● **ABOUT THIS EXERCISE**
The data below should be copied out exactly, with its pictures omitted.

[INFORMATION GIVEN — start]

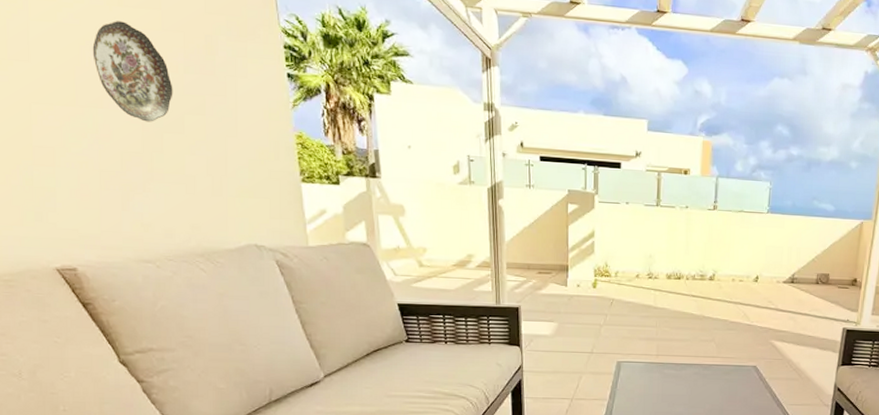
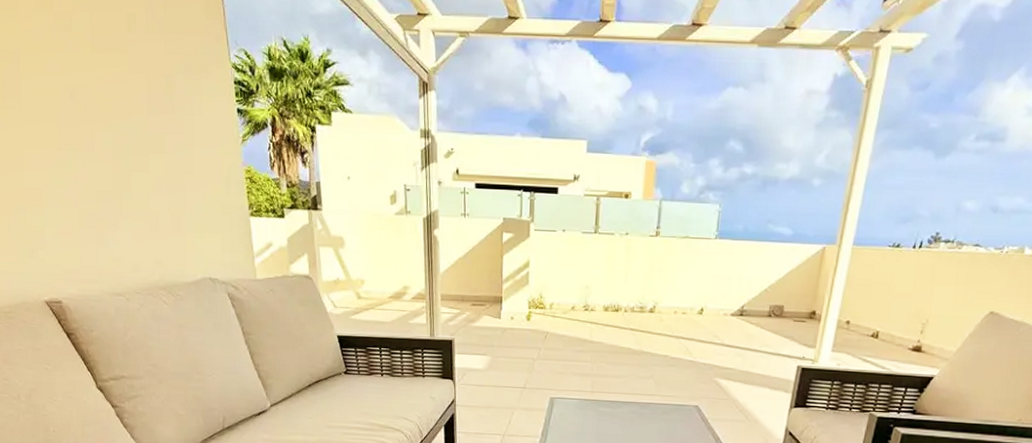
decorative plate: present [92,21,173,122] -> none [71,66,139,162]

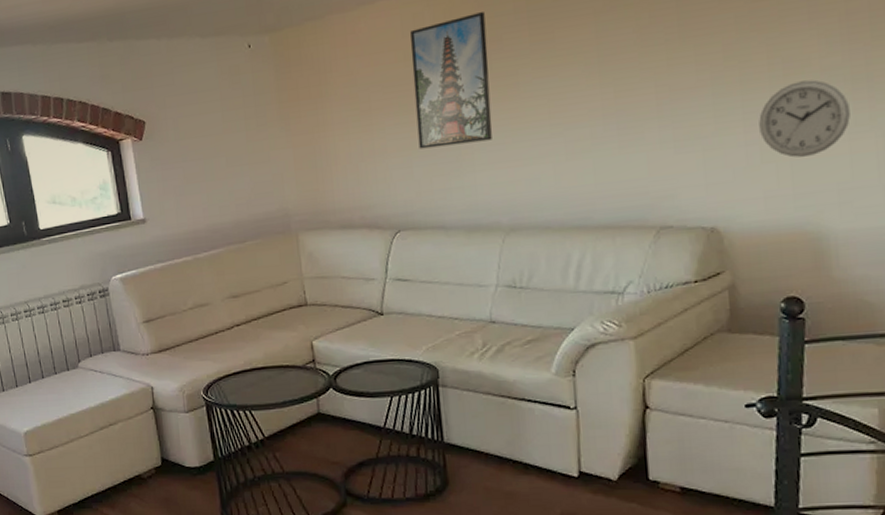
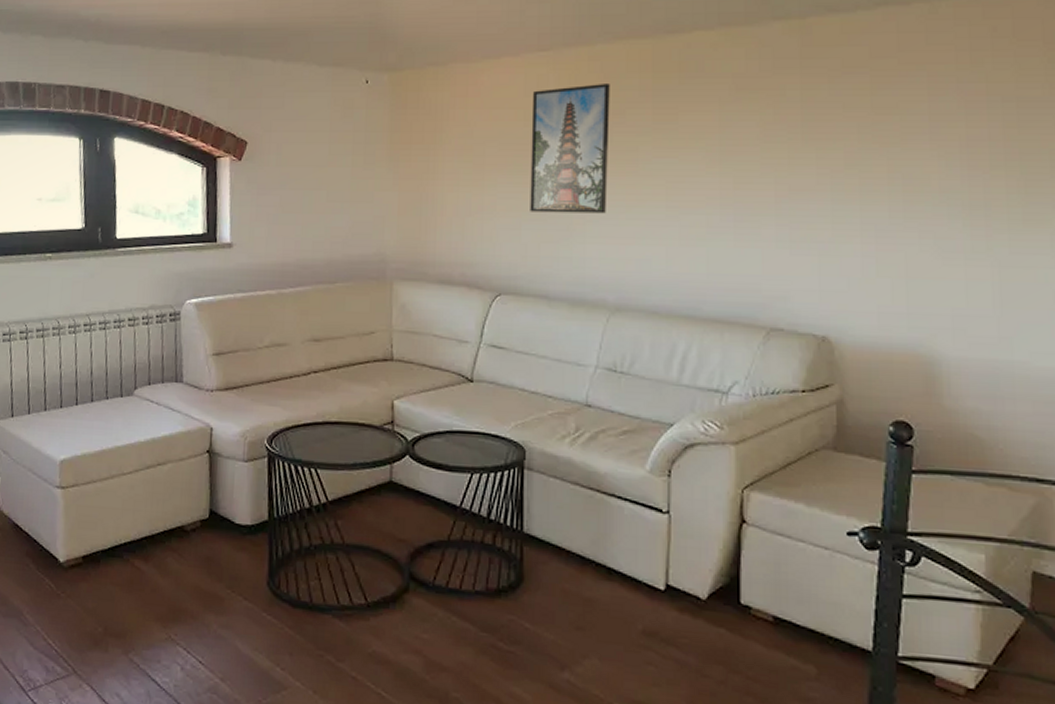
wall clock: present [759,80,850,158] -> none [876,200,967,276]

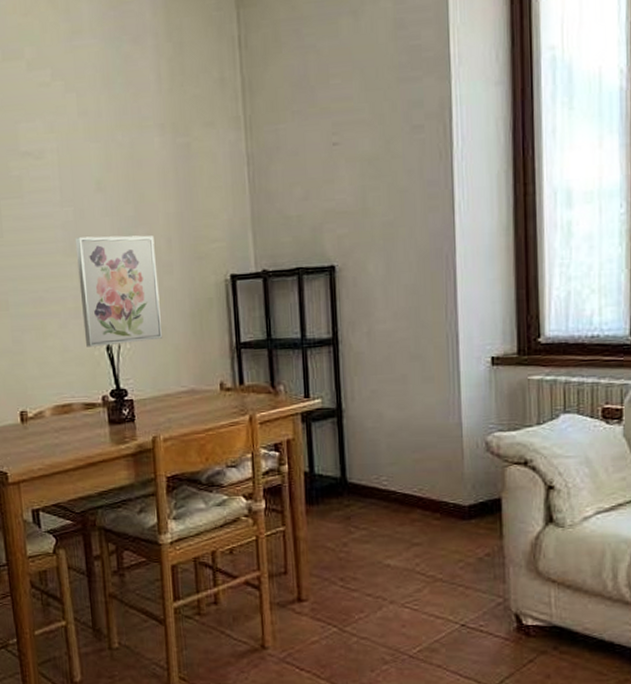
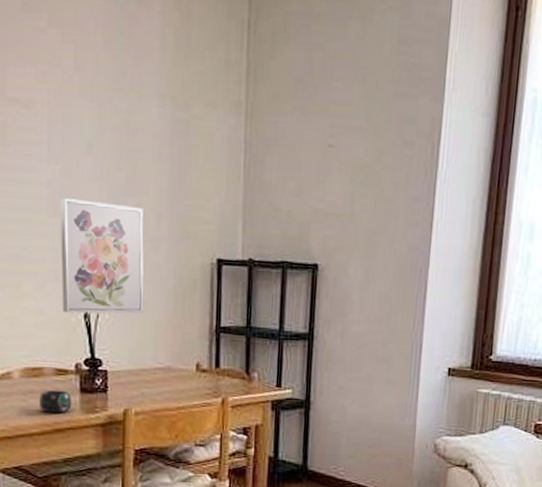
mug: none [70,423,102,448] -> present [38,389,72,413]

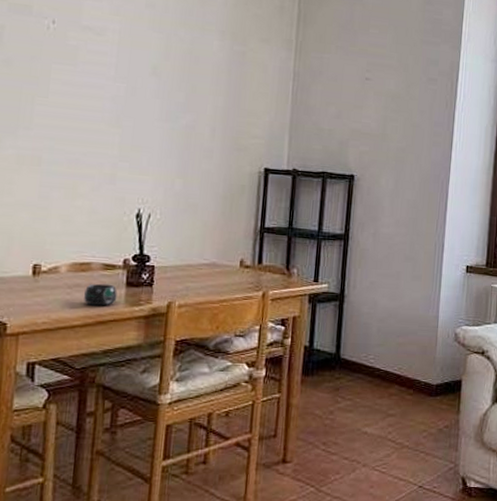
wall art: present [60,198,144,314] -> none [116,111,200,214]

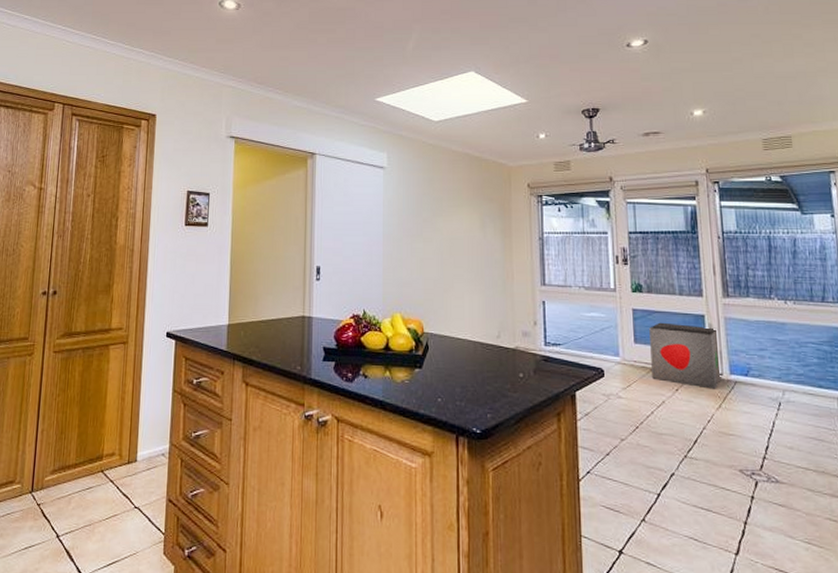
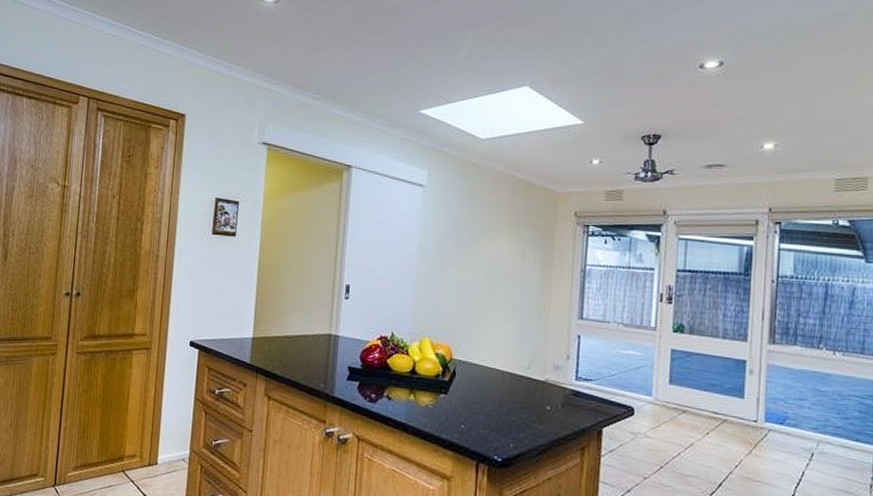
storage bin: present [649,322,723,389] -> none [683,364,760,435]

[INFORMATION GIVEN — finish]

● **ANSWER SPACE**
decorative plate: present [92,21,173,122] -> none [71,66,139,162]

wall clock: present [759,80,850,158] -> none [876,200,967,276]

mug: none [70,423,102,448] -> present [38,389,72,413]

wall art: present [60,198,144,314] -> none [116,111,200,214]

storage bin: present [649,322,723,389] -> none [683,364,760,435]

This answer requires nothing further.